A U.S. attempt to ship munitions to Israel, repeating its collaboration with the Israeli massacre in Lebanon, has been halted by the action of the Greek government, whose port was involved. Needless to say, the U.S. is now looking for an alternative. Wouldn't want the massacre of Palestinians to grind to a halt due to a lack of munitions.
Monday, January 12, 2009
"The only democracy in the Middle East"
Not so much:
Israel on Monday banned Arab political parties from running in next month's parliamentary elections.The West screams about the lack of democracy when Iran screens candidates and only allows "approved" candidates to run.

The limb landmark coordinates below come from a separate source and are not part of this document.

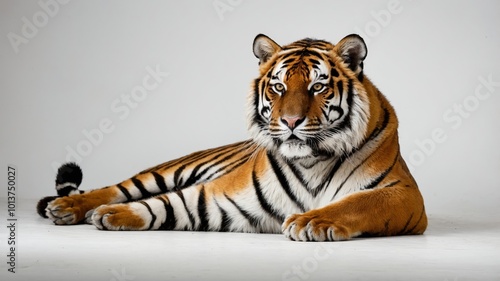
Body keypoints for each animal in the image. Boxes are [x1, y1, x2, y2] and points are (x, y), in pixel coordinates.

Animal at [36, 33, 426, 241]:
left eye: (318, 87)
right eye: (279, 87)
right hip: (163, 171)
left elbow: (358, 203)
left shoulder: (404, 194)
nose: (291, 121)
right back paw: (69, 208)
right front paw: (109, 214)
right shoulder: (219, 197)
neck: (311, 160)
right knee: (117, 187)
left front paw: (312, 220)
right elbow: (163, 203)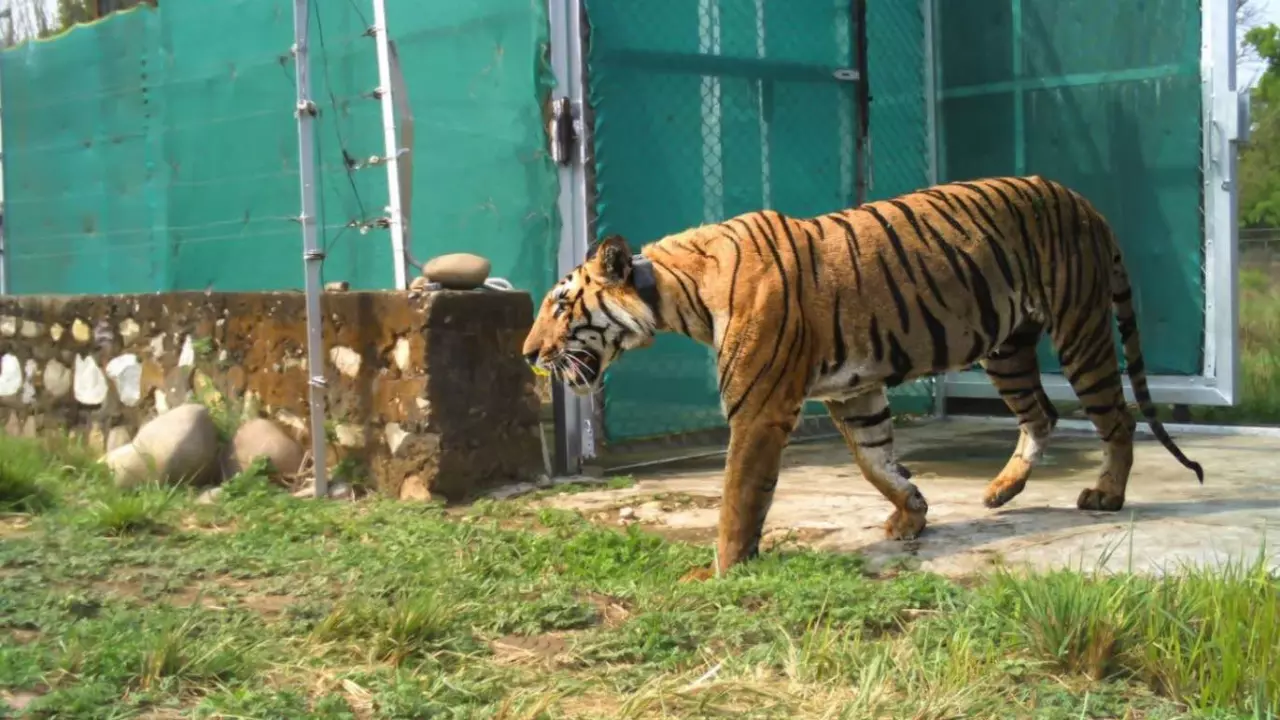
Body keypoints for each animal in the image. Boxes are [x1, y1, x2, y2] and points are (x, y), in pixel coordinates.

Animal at [522, 175, 1204, 577]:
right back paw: (1000, 491)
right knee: (1042, 413)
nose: (528, 353)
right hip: (1006, 347)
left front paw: (722, 570)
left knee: (1115, 418)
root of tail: (1083, 201)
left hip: (1080, 329)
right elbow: (876, 462)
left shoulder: (759, 410)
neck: (674, 292)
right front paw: (912, 514)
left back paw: (1106, 494)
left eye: (559, 305)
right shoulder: (855, 391)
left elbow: (739, 500)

Will they have anything to say about Israel's actions? No, undoubtedly they'll accept Israel's explanation that these parties were "supporting terrorism"...by holding demonstrations opposed to the Israeli assault on Gaza, not to mention the grievous sin of traveling to Syria and Lebanon.

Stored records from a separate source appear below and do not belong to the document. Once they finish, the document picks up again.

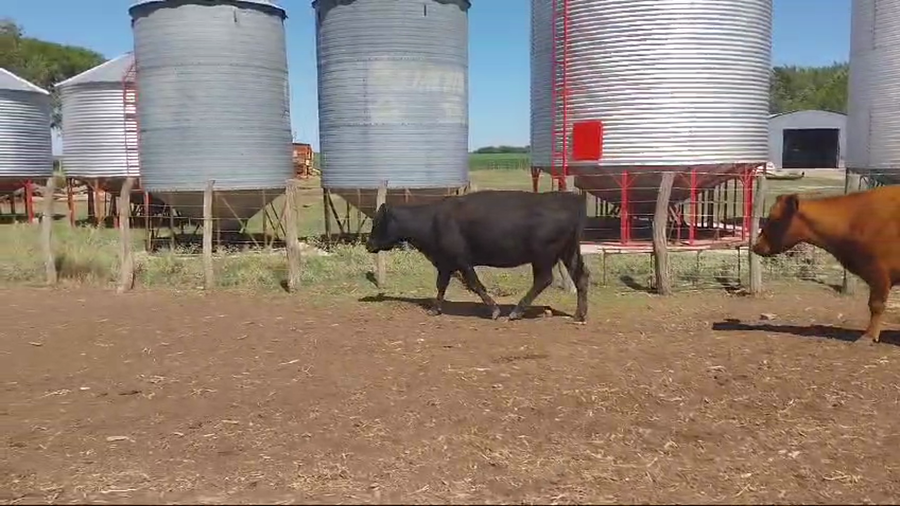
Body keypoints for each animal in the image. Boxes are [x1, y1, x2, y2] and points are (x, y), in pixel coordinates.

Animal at [365, 190, 590, 322]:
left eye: (376, 222)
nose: (368, 245)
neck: (432, 220)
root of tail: (569, 199)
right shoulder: (445, 263)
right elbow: (441, 286)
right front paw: (435, 309)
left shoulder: (462, 261)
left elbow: (475, 284)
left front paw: (495, 310)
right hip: (569, 253)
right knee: (581, 277)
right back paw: (579, 315)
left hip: (543, 256)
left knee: (544, 280)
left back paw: (516, 312)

Not to be forgotten, although it pretty much has been forgotten (just like the other 10,000 prisoners Israel holds and the similar numbers of Iraqis held without charges by the U.S.), is that Israel, those admirable "democrats," is still imprisoning dozens of legally-elected representatives of the Palestinian government.
Sunday, January 11, 2009
Earth to Obama
What planet are you on, Barack? This today:
"And the reason it's so important for the United States to be engaged and involved immediately, not waiting until the end of their term, is because working through the politics of this requires a third party that everybody has confidence [in]."Yes, the Palestinians are sure to have "confidence" in this alleged "third party" (who is really hand-in-hand with the "first party"). Especially a third party led by a President whose very next answer was this:
"We have a situation in which not only is Iran exporting terrorism through Hamas, through Hezbollah, but they are pursuing a nuclear weapon that could potentially trigger a nuclear arms race in the Middle East."So not only does Obama continue to lie about Iran's "pursuit" of a nuclear weapon, but he accuses it of "exporting terrorism" to Gaza via Hamas.

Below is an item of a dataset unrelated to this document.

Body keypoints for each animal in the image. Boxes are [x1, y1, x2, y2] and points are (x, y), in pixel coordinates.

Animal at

And they said Sarah Palin was naive about foreign policy.
Well, perhaps I should be thankful he only talked about "confidence" and didn't claim the U.S. was an "honest broker." By the way, after everything that's been happening on Wall Street lately, how long has it been since there was an "honest broker"?
"There's only one President at a time"
So says Barack Obama repeatedly when excusing his relative silence on events in Gaza. Well, I admit it's only the Vice-President, but why then is Vice-President-elect Biden visiting Afghanistan clearly conducting foreign policy? Do we only have one President at a time, but two Vice-Presidents?
10,000 in San Francisco: "Free Gaza!"
Yesterday 10,000 people rallied at the Civic Center and marched through the streets of San Francisco, demanding an end to the ongoing Israeli massacre. Local TV coverage was reasonably good on four different stations. Below my video of the demonstration, followed by the TV coverage. Click here and here to see the higher-resolution versions of the two. Also a few stills I took are here.
Update: 200,000 (!) in London and 250,000 in Spain.